Next Anthropic Model Could Bring Catastrophic Risks
Anthropic believes that their next Claude model has a "substantial probability" of increasing risks from chemical, biological, radiological, and nuclear weapons.
Anthropic has released Claude 3.7 Sonnet, a hybrid reasoning model that combines rapid response capabilities with an "extended thinking" mode for in-depth problem-solving in areas like math, coding, and physics. In the same release, Anthropic introduced Claude Code, a tool that automates software engineering tasks such as code search, editing, and testing, integrating directly with GitHub.
Most notable, however, was not any new feature or capability. Instead, it was Anthropic’s own evaluation of the model, and upcoming ones, tucked away in the model’s system card. In the paper, the developers state that Claude 3.7 has shown increased capability to assist users in acquiring chemical, biological, and other dangerous materials.
How does Anthropic evaluate their models?

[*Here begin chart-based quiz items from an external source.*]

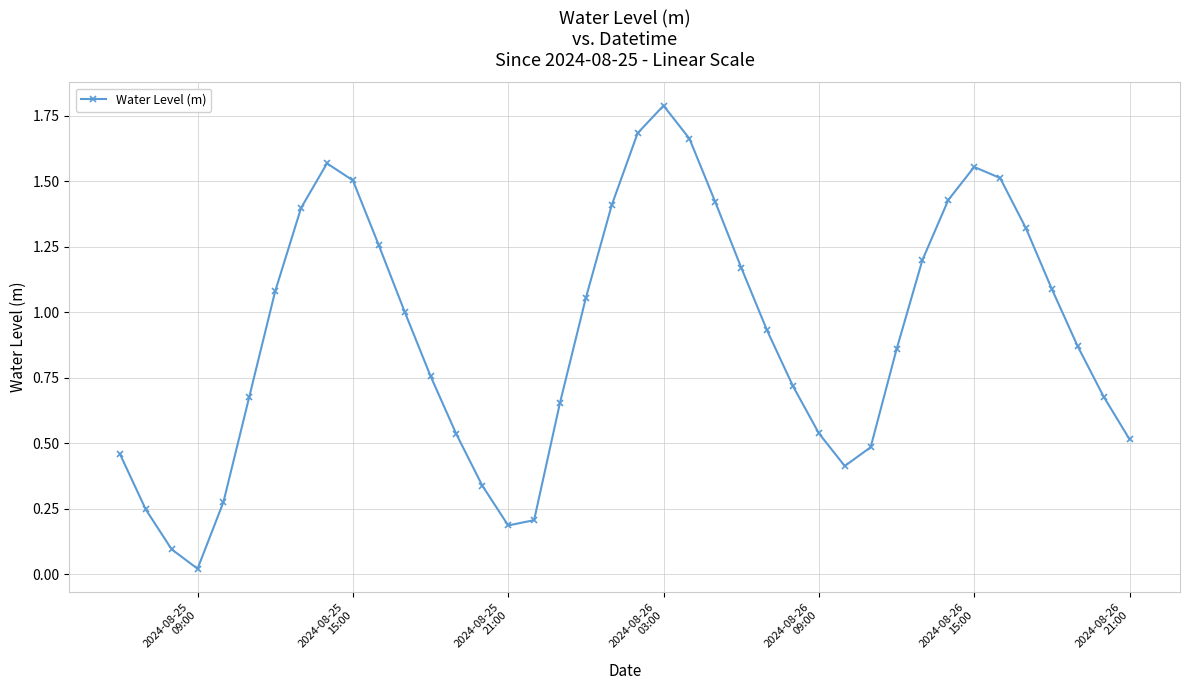

What is the sum of all values?

36.5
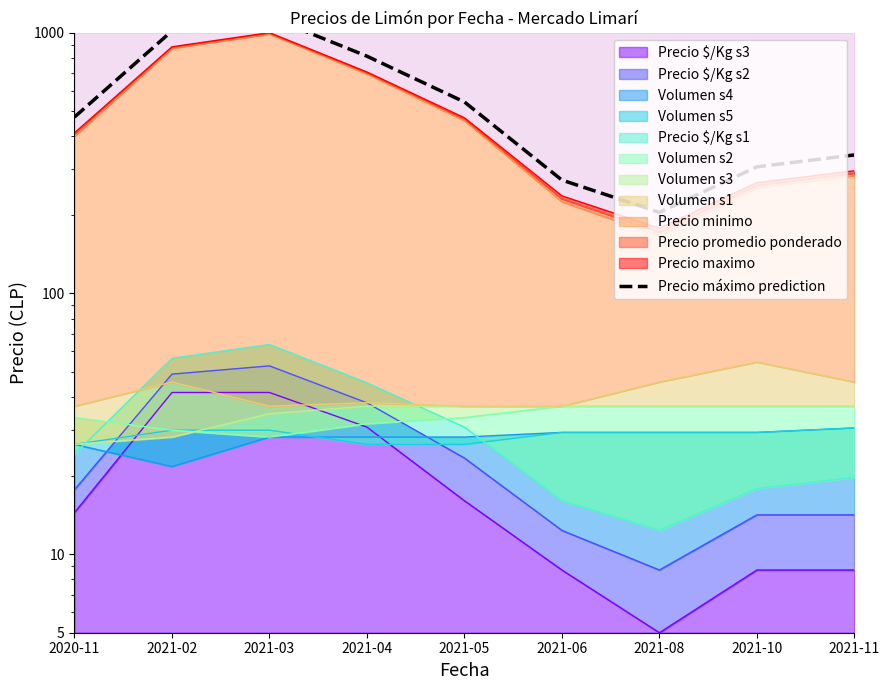

How many data points are less than 474?

4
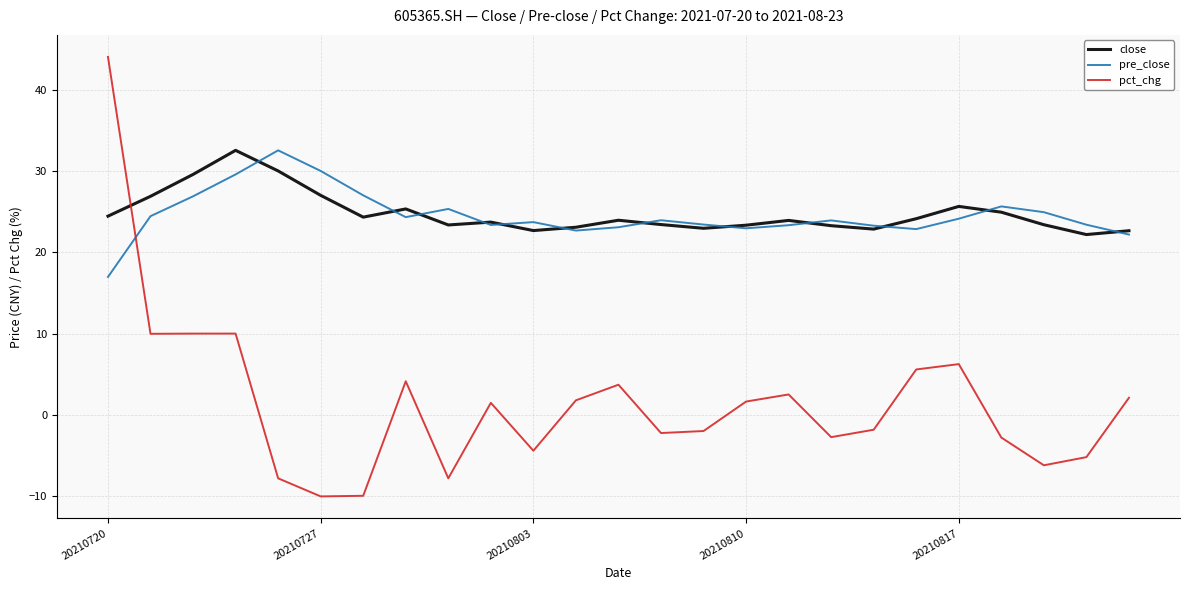

Which series has the largest range (max minus min)?

pct_chg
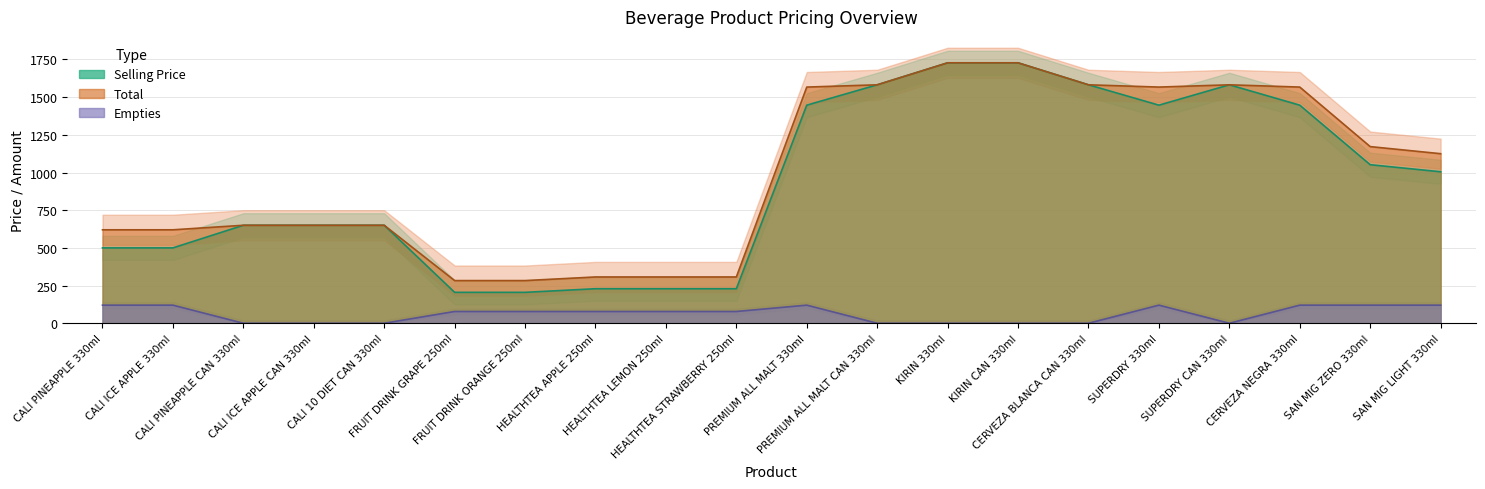

What is the sum of the Empties values at CALI ICE APPLE 330ml and SUPERDRY 330ml?

240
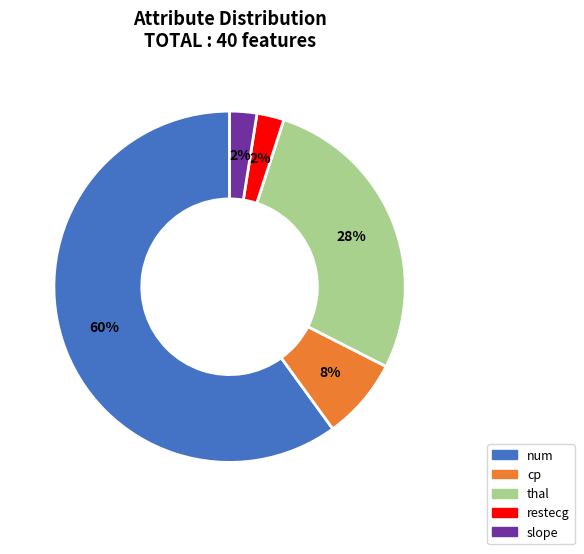

Which has a higher value, thal or cp?

thal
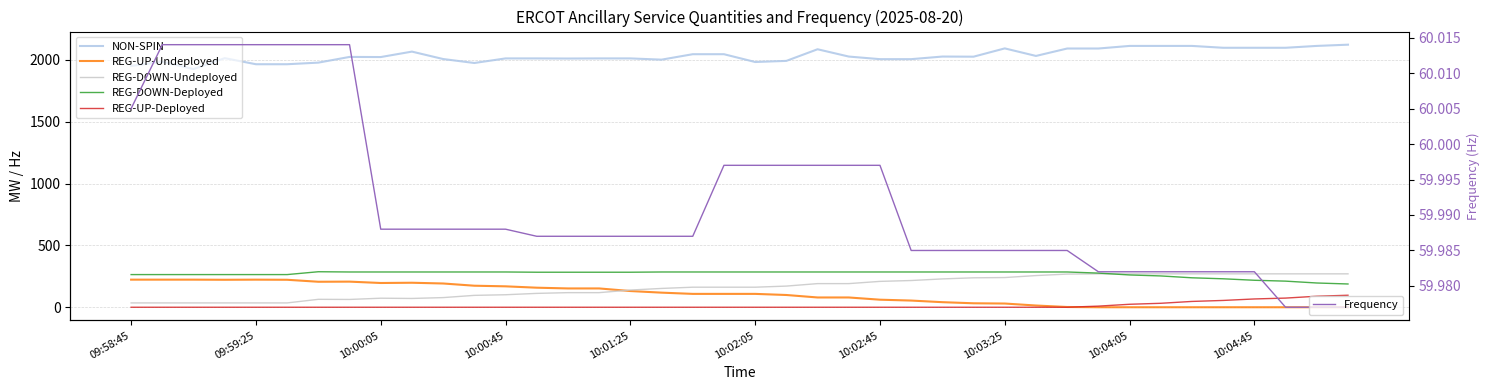

What are all the series names shown in the legend?

NON-SPIN, REG-UP-Undeployed, REG-DOWN-Undeployed, REG-DOWN-Deployed, REG-UP-Deployed, Frequency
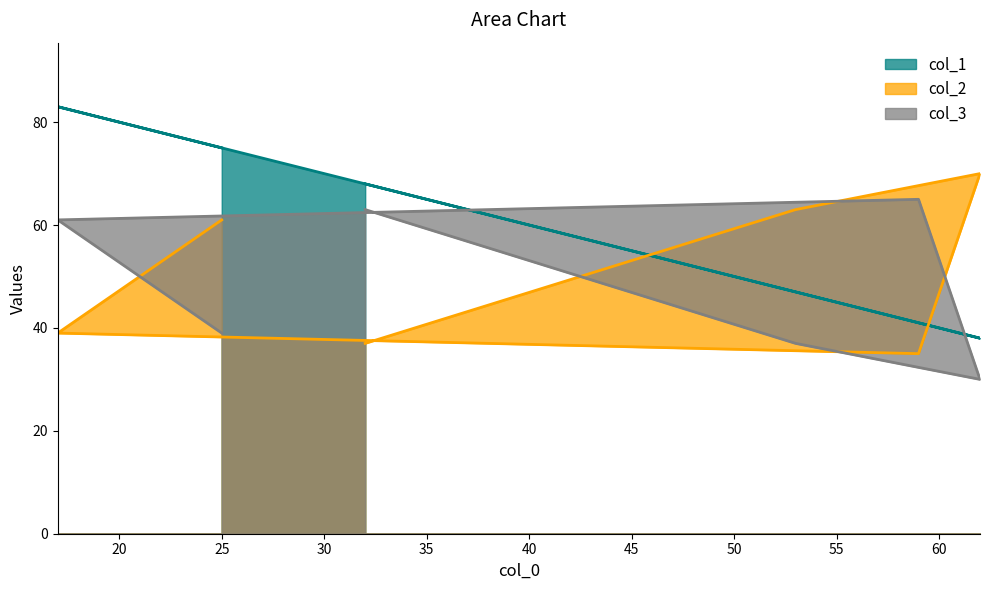

What is the approximate value of col_3 at 17?

61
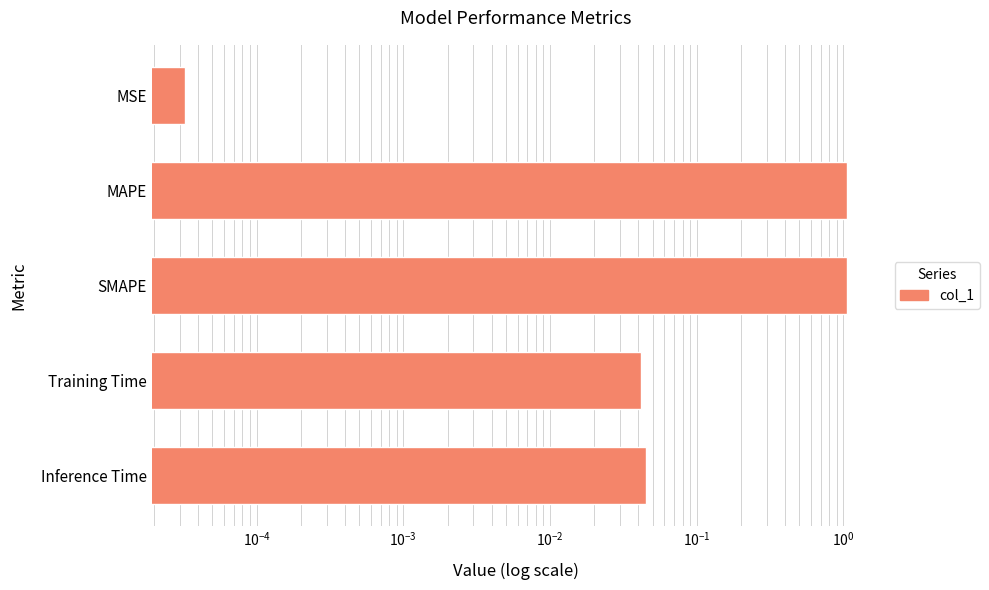

Reading left to right, extract all data points from this chart.

0.0	1.1	1.1	0.0	0.0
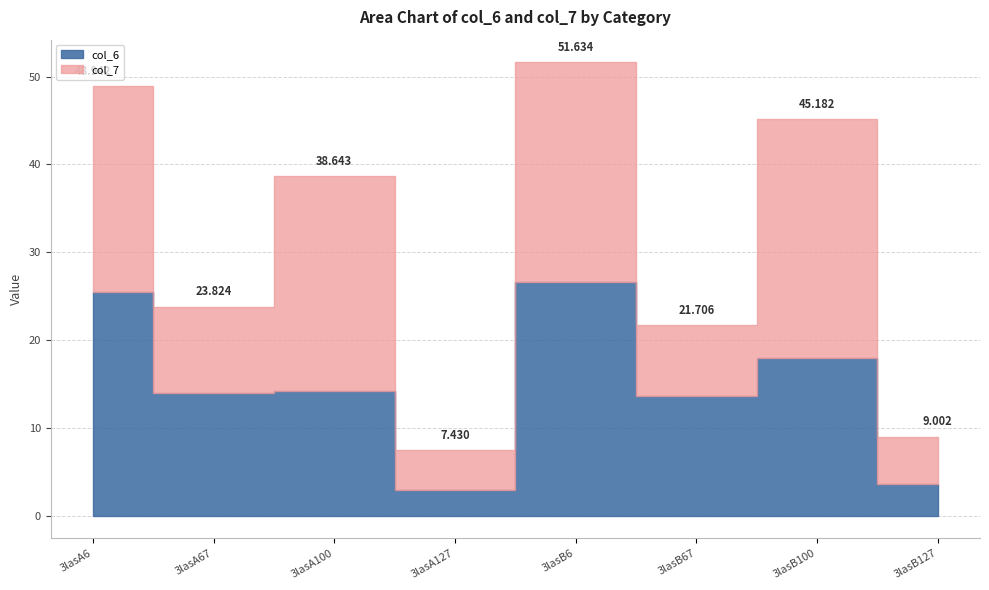

What is the sum of the col_7 values at 3lasB67 and 3lasA6?

31.5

Anthropic’s model evaluation process is guided by its Responsible Scaling Policy (RSP). Before releasing a new model, the company conducts rigorous testing across key risk areas, including cybersecurity, autonomous capabilities, and potential misuse in high-risk domains like chemical and biological threats. Through automated assessments, red teaming, and human trials, testers attempt to probe the model’s limits and identify vulnerabilities.
With Claude 3.7 Sonnet, Anthropic has determined that existing safeguards (categorized as AI Safety Level 2 (ASL-2)) are still sufficient to prevent misuse. However, internal testing revealed that the model is approaching ASL-3 thresholds—the highest properly-defined safety level—which would trigger stricter security measures. In particular, evaluations of Claude 3.7 Sonnet’s ability to assist with high-risk areas, such as cybersecurity and biological threat modeling, “showed improved performance in all domains.”
“...based on what we observed in our recent CBRN testing, we believe there is a substantial probability that our next model may require ASL-3 safeguards”, the developers said, raising questions about capabilities and threats posed by upcoming model releases.
What are CBRN risks from AI?
Chemical, Biological, Radiological, and Nuclear (CBRN) risks are hazards that arise from the development and use of chemical substances, biological agents, radiological materials, or nuclear weapons. CBRN risks encompass a range of dangers, from chemical poisons and infectious pathogens to radioactive contamination and nuclear detonations.
CBRN risks from advanced AI manifest through the potential misuse of AI systems to develop or deploy these hazardous agents. AI's capabilities in data analysis, pattern recognition, and simulation can be exploited to design novel chemical compounds, engineer pathogens, or autonomously control CBRN weapons. In this way, AI could lower the barrier for malicious actors.
Although there are yet to be any instances where AI has directly contributed to the development or deployment of CBRN weapons, experiments have demonstrated that AI can inadvertently generate information regarding the creation of harmful materials.
In response to these emerging threats, there has been action on the part of policymakers and model developers to mitigate risks, including several pieces of legislation and private industry measures.